ЧТО НУЖНО СДЕЛАТЬ:
1. Сколько человек, согласно фрагменту, полиция выслала на родину после сходки студентов 9 февраля?
2. Верните дословно часть фрагмента, начиная со слов "Александр в письме" и заканчивая словами "о возможных карах.".

ИСХОДНЫЙ ФРАГМЕНТ:
В письме Орлову прорвалось какое-то глубинное настроение Чехова, сходное с тем, что «кипело» в нем после Сахалина. Орлов в своем письме рассказывал о себе, о коллегах врачах. Он опасался похода высшего чиновничества против земской интеллигенции, в которую доктор верил, на которую надеялся: «Хотя бы вздуть огонек и развести местную общественную жизнь, да уж очень у них гасительные средства велики. <…> Только бы чуточку живительного дыхания чистого свободного воздуха — и вспыхнула бы искорка, и потекла бы теплым живительным огоньком, согревая и возбуждая всех нас, интеллигентных работников, к отрадной деятельности на пользу родной мужицкой деревни, на просветление ее мрака всяческой нищеты и убожества».

На эти неподдельные переживания и искренние упования земского доктора (на кружки, сообщества, съезды и собрания интеллигенции) Чехов ответил неожиданно страстно. Словно в молодые годы: «Я не верю в нашу интеллигенцию, лицемерную, фальшивую, истеричную, невоспитанную, ленивую, не верю даже тогда, когда она страдает и жалуется, ибо ее притеснители выходят из ее же недр. Я верую в отдельных людей, я вижу спасение в отдельных личностях, разбросанных по всей России там и сям — интеллигенты они или мужики, — в них сила, хотя их и мало. <…> они не доминируют, но работа их видна; что бы там ни было, наука всё подвигается вперед и вперед, общественное самосознание нарастает, нравственные вопросы начинают приобретать беспокойный характер и т. д., и т. д. — и всё это делается <…> помимо интеллигенции en masse и несмотря ни на что».

Что-то было общее в этом невольном монологе с давней эпитафией Пржевальскому: «В наше больное время, когда европейскими обществами обуяли лень, скука жизни и неверие <…> подвижники нужны, как солнце. <…> Если положительные типы, создаваемые литературою, составляют ценный воспитательный материал, то те же самые типы, даваемые самою жизнью, стоят вне всякой цены. <…> Читая его биографию, никто не спросит: зачем, почему? Какой тут смысл? Но всякий скажет: он прав».

По тону письма Орлову, по другим признакам все заметнее и сильнее проступало то душевное усилие, которым Чехов одолевал кризисы. Оно выдавало душевное напряжение, желание писать и какое-то глубокое беспокойство.

Глава вторая. «ДЕЛО СУВОРИНА»

Александр в письме от 26 февраля 1899 года подробно описал брату петербургские беспорядки. Как в Москве Татьянин день (12 января), так 8 февраля в Петербурге — день основания университета, студенты всегда отмечали шумно и весело. Всё, как правило, обходилось без последствий. Полиция старалась не вмешиваться и не придиралась к молодежи в эти дни, хотя кто-то, конечно, выходил за рамки. Так год назад студенты ворвались в цирк, «заняли арену, велели оркестру играть гимн, пропели его без шапок и мирно удалились». Министр народного просвещения Н. П. Боголепов рекомендовал ректору Петербургского университета впредь предотвращать подобные выходки. Студентов предупредили о возможных карах.

Кто-то, как рассказывал Александр, озаботился на сей раз прислать полицию. Студенты собирались через Дворцовый мост выйти на Невский проспект, но им загородили дорогу: «Отсюда — драка, полицейские нагайки, окровавленные головы, оторванные уши и… политическое преступление. <…> 9-го оскорбленные студенты собираются в университете и постановляют на сходке, чтобы вести себя тихо и смирно, но лекций не посещать. Является опять полиция, переписывает, разгоняет, запирает университет и 500 человек высылает на родину».

Студенты других столичных вузов поддержали товарищей, заявив, что «они — самые верноподданные, но на лекции ходить не будут». Министр внутренних дел И. Л. Горемыкин и обер-прокурор Синода К. П. Победоносцев доложили царю, что «вспыхнул политический мятеж». В окружении Николая II раздавались голоса в защиту молодежи, отрицавшие «политический умысел».

ИЗВЛЕЧЁННЫЕ ДАННЫЕ:
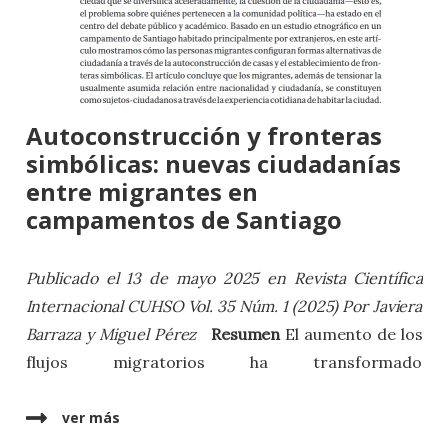
Autoconstrucción y fronteras
simbólicas: nuevas ciudadanías
entre migrantes en
campamentos de Santiago
Publicado el 13 de mayo 2025 en Revista Científica
Internacional CUHSO Vol. 35 Núm. 1 (2025)
Por Javiera
Barraza y
Miguel Pérez
Resumen
El aumento de los
flujos migratorios ha transformado
importantemente las ciudades de Chile. En este
contexto, la inclusión de las personas migrantes se
ver más
ha convertido en un desafío para el Estado, ya que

ПОЛУЧЕННЫЕ ОТВЕТЫ:
1. 500 человек.

2.
Александр в письме от 26 февраля 1899 года подробно описал брату петербургские беспорядки. Как в Москве Татьянин день (12 января), так 8 февраля в Петербурге — день основания университета, студенты всегда отмечали шумно и весело. Всё, как правило, обходилось без последствий. Полиция старалась не вмешиваться и не придиралась к молодежи в эти дни, хотя кто-то, конечно, выходил за рамки. Так год назад студенты ворвались в цирк, «заняли арену, велели оркестру играть гимн, пропели его без шапок и мирно удалились». Министр народного просвещения Н. П. Боголепов рекомендовал ректору Петербургского университета впредь предотвращать подобные выходки. Студентов предупредили о возможных карах.